On the same day, the House Financial Services Committee’s Capital Market Subcommittee grilled Securities and Exchange Commission (SEC) chairwoman Mary Schapiro at an oversight hearing. At the hearing, Schapiro said in response to a question from one lawmaker on her views of an SRO, that she spent 12 years at an SRO, and that “at a time when there are extremely limited resources in the federal government, the need to leverage an SRO is critical.”
Bachus said that his draft bill, which he introduced with Rep. Carolyn McCarthy, D-N.Y., is in response to an SEC study that revealed the agency lacks resources to adequately examine the nation’s nearly 12,000 registered advisors. As part of its study, which was a requirement of the Dodd-Frank Act, the SEC recommended—as one of three options–a self-regulatory organization for Congress to consider as it looks for ways to help the agency monitor the industry.
The Bachus-McCarthy bill, the Investment Adviser Oversight Act of 2012, would authorize “one or more self-regulatory organizations (SROs) for investment advisors funded by membership fees.”
A vote on the bill could occur in the committee as early as next month.

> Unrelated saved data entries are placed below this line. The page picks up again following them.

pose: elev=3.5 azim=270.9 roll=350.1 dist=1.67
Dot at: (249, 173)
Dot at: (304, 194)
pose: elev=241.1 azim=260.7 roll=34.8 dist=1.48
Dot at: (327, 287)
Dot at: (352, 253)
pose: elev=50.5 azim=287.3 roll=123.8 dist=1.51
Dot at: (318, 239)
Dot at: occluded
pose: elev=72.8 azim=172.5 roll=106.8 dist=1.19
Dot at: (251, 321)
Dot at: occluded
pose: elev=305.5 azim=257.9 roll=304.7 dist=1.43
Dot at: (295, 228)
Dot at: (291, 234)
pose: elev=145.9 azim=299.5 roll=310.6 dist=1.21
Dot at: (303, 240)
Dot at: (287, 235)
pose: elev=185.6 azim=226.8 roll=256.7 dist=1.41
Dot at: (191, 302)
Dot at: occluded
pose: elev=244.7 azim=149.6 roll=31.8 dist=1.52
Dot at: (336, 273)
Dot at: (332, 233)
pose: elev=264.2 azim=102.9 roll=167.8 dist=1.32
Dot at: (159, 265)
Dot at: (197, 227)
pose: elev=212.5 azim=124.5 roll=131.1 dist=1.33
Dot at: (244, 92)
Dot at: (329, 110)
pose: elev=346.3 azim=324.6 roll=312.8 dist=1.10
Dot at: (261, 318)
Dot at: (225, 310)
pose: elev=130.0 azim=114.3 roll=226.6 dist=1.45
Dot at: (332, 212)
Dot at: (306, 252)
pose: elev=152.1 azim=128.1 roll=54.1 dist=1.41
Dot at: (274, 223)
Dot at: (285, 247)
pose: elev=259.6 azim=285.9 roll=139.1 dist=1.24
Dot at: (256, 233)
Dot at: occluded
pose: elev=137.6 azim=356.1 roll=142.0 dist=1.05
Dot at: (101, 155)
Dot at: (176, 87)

The two lawmakers noted in introducing the proposed legislation that investment advisors and broker-dealers “often provide indistinguishable services to retail customers, yet only 8% of investment advisors were examined by the SEC in 2011 compared to 58% of broker-dealers.
Said Bachus: “The average SEC-registered investment advisor can expect to be examined less than once every 11 years. That lack of oversight, particularly in the aftermath of the Madoff scandal, is unacceptable. Bad actors will naturally flow to the place where they are least likely to be examined. Therefore, it is essential that we augment and supplement the SEC’s oversight to dramatically increase the examination rate for investment advisers with retail customers.”
The legislation would amend the Investment Advisers Act of 1940 to provide for the creation of National Investment Adviser Associations (NIAAs), registered with and overseen by the SEC. Investment advisors that conduct business with retail customers would have to become members of a registered NIAA, and the SEC would have the authority to approve the registration of any NIAA.
The proposal also recognizes the authority given to the states over small investment advisors in Title IV of the Dodd-Frank Act by preserving state authority over investment advisors with fewer than $100 million in assets under management, so long as the state conducts periodic on-site examinations.